[Start of Attachment]

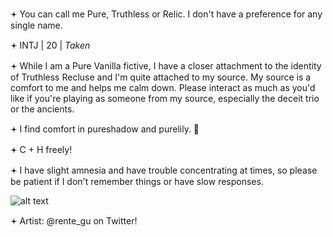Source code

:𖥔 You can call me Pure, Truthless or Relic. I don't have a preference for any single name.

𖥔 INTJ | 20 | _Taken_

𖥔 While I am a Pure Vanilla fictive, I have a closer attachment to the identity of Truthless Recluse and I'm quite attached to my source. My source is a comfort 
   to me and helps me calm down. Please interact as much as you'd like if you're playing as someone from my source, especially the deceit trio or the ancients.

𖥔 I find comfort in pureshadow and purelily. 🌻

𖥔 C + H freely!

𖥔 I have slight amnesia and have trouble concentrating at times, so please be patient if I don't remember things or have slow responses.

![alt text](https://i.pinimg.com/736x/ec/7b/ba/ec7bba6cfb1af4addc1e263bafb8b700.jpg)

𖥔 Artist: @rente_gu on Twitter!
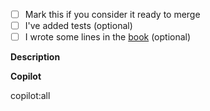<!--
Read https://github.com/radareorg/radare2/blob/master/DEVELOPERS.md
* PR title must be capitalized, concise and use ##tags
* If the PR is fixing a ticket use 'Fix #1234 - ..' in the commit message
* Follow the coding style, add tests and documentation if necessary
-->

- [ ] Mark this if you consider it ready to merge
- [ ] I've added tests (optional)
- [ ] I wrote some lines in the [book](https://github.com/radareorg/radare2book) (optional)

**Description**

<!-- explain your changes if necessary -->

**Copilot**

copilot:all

[End of Attachment]
[Start of Attachment]

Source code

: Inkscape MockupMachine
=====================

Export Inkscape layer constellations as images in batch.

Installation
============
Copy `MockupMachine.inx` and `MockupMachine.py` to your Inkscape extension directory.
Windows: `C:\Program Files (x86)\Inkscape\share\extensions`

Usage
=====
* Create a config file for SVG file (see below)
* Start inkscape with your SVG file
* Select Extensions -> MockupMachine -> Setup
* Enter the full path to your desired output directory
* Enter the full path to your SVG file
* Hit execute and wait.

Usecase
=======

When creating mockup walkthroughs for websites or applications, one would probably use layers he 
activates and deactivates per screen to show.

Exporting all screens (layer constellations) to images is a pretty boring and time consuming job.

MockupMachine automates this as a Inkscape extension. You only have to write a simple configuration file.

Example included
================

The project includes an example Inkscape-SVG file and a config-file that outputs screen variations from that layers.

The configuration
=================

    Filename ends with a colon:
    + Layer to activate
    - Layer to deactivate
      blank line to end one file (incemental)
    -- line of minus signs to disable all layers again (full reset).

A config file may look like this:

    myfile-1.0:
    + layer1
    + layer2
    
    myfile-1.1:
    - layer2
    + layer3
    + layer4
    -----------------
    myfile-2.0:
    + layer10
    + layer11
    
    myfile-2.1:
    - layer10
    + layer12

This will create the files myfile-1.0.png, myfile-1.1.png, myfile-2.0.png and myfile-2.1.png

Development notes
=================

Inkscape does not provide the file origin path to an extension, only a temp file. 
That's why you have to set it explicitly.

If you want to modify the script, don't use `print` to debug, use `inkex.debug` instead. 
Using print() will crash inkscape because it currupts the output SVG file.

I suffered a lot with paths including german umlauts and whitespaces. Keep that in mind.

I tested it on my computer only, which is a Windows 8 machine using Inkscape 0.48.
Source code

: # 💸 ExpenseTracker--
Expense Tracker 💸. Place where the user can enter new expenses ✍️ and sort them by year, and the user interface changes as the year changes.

[End of Attachment]
[Start of Attachment]

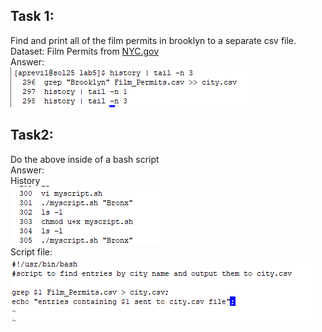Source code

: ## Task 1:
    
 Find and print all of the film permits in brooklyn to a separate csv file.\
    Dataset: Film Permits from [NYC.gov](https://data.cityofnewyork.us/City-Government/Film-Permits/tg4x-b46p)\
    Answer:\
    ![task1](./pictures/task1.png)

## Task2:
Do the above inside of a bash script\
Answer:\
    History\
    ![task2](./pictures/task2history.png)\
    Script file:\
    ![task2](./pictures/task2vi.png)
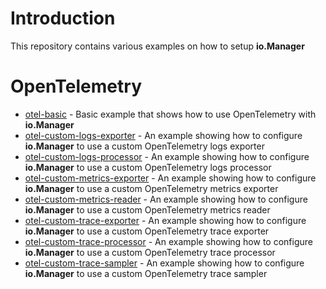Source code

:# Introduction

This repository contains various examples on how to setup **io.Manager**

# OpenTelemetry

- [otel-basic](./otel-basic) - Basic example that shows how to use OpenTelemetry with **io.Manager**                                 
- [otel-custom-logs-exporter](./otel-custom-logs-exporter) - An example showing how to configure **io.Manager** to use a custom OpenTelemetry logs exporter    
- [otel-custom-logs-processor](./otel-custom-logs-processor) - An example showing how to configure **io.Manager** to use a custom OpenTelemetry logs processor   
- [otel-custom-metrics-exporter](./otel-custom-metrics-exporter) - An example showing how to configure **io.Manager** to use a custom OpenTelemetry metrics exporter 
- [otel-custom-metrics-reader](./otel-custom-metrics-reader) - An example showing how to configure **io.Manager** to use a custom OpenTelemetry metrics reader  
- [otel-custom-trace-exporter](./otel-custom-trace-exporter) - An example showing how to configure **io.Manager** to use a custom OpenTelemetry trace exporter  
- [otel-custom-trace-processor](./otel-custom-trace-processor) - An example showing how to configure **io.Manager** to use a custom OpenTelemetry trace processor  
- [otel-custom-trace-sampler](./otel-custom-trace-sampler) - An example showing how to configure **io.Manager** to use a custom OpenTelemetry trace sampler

[End of Attachment]

_TASK PROMPT_:
All lines in the listing above that contain "github" should be shown.

_RESULT FOR THIS EXERCISE_:
Read https://github.com/radareorg/radare2/blob/master/DEVELOPERS.md
- [ ] I wrote some lines in the [book](https://github.com/radareorg/radare2book) (optional)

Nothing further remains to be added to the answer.